Page images and extracted text
= Beginning of Section =

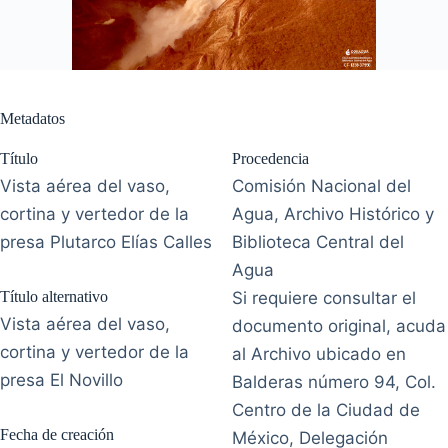
Metadatos
Título
Procedencia
Vista aérea del vaso,
Comisión Nacional del
cortina y vertedor de la
Agua, Archivo Histórico y
presa Plutarco Elías Calles
Biblioteca Central del
Agua
Título alternativo
Si requiere consultar el
Vista aérea del vaso,
documento original, acuda
cortina y vertedor de la
al Archivo ubicado en
presa El Novillo
Balderas número 94, Col.
Centro de la Ciudad de
Fecha de creación
México, Delegación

= End of Section =

WORK REQUIRED:
Pick out and copy every line of the items that contains the word "presa".

RESULT BELOW:
presa Plutarco Elías Calles
presa El Novillo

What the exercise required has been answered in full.